Agencies More Than Tripled Hazardous Fuel Reduction Efforts from 2000
Council on Environmental Quality Chairman James L. Connaughton, Agriculture Under Secretary Mark Rey and Interior Assistant Secretary Lynn Scarlett today announced that federal land management agencies have surpassed all of their hazardous fuels treatment targets for 2004 under the President's Healthy Forests Initiative. The administration officials were joined by U.S. Congressman Greg Walden here today for a tour of a Healthy Forests Restoration Act project and to celebrate the initiative's successes in restoring forest and rangeland health and protecting communities from wildland fire.
"President Bush's Healthy Forests Initiative is a model of bipartisan partnership and public and private cooperation, said Connaughton. "The state of Oregon is one of Healthy Forests' best examples of how communities can work together with the federal government to produce significant environmental benefits. The forest restoration work has improved the safety of communities near the forests and the habitat for the abundant wildlife that live here."
Since President Bush took office, federal land management agencies removed hazardous fuels from more than 10 million acres of public lands-twice the pace of the previous 8 years. In 2004, the agencies treated more than three times the number of acres that were restored in 2000, with more acres than ever being treated near homes and communities.
By Oct. 1, 2004, the U.S. Department of Agriculture's Forest Service and the U.S. Department of Interior's land management agencies had treated 4 million acres and exceeded their 2004 goal of 3.7 million acres. Of these acres, some 2.3 million were in the wildland urban interface, where houses meet or intermingle with wildland vegetation.
"Federal land management agencies made an unprecedented number of acres healthier and safer for communities thanks to President Bush's initiative," said Rey. "Not only have we exceeded our targets for this year, but we expect to continue stepping up our efforts to prevent the risk of catastrophic wildfires and restore forest and rangeland health with the new legislative tools provided by the Healthy Forest Restoration Act."

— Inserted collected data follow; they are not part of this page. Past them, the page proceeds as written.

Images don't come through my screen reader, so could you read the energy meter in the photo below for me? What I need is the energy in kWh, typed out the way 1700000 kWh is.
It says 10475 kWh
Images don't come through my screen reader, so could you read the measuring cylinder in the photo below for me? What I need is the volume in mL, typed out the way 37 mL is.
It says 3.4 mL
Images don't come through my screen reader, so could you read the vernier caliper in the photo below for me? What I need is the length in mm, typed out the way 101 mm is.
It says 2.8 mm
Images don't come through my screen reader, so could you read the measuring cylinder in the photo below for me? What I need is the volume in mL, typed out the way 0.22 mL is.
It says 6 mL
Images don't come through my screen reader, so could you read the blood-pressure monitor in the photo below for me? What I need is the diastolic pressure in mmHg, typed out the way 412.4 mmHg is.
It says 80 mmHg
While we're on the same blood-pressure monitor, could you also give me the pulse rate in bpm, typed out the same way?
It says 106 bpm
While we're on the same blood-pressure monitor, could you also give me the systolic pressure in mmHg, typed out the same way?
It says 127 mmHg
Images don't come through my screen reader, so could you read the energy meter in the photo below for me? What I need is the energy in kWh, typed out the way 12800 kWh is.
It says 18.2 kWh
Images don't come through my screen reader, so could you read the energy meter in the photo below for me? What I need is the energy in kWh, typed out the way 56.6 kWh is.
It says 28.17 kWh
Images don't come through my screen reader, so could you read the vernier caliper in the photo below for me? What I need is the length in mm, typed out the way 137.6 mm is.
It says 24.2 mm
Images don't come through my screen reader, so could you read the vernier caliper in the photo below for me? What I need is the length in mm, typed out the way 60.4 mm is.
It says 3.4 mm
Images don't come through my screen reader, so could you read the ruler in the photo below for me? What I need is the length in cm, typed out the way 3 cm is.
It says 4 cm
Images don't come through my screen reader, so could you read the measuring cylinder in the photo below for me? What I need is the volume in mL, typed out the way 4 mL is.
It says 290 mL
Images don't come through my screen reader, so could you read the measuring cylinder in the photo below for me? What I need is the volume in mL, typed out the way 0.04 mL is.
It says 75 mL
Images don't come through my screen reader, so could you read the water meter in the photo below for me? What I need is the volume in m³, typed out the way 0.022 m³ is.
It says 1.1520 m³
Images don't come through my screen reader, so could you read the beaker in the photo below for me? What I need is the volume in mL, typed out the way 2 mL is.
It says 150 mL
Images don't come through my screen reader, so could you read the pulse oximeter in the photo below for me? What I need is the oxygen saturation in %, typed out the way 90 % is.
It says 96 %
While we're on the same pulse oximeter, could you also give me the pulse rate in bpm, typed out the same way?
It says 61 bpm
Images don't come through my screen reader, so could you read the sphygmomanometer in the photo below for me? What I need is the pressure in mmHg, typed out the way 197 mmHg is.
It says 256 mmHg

In Oregon, federal land management agencies removed hazardous fuels from more than 907,000 acres of public lands since 2001. In 2004, agencies treated more than 335,300 acres, 120,900 more than last year. Of the 335,300 acres, 126,300 acres were in the wildland urban interface.
This year the agencies worked on 55 HFI and HFRA projects in Oregon totaling 85,823 acres and have planned nine projects using the new authority under HFRA totaling 61,561 acres for FY 2005.
"Collaborative efforts are the key to identifying lands for treatment. Public land managers have formed partnerships with state, Tribal and local parties to identify the areas in the greatest need of treatment," said Scarlett. "Together, we are investing in the future of communities and our natural resources by reducing the threats from wildland fire."
Announced in August 2002, the President's Healthy Forests Initiative is an ongoing commitment to care for America's forests and rangelands, reduce the risk of catastrophic fire to communities, help save the lives of firefighters and citizens and protect critical natural resources. President Bush signed into law the Healthy Forests Restoration Act of 2003 in December 2003. It aims to reduce the threat of destructive wildfires by streamlining the process for approving high-priority fuels reduction and restoration projects while upholding environmental standards and encouraging early public input during project development.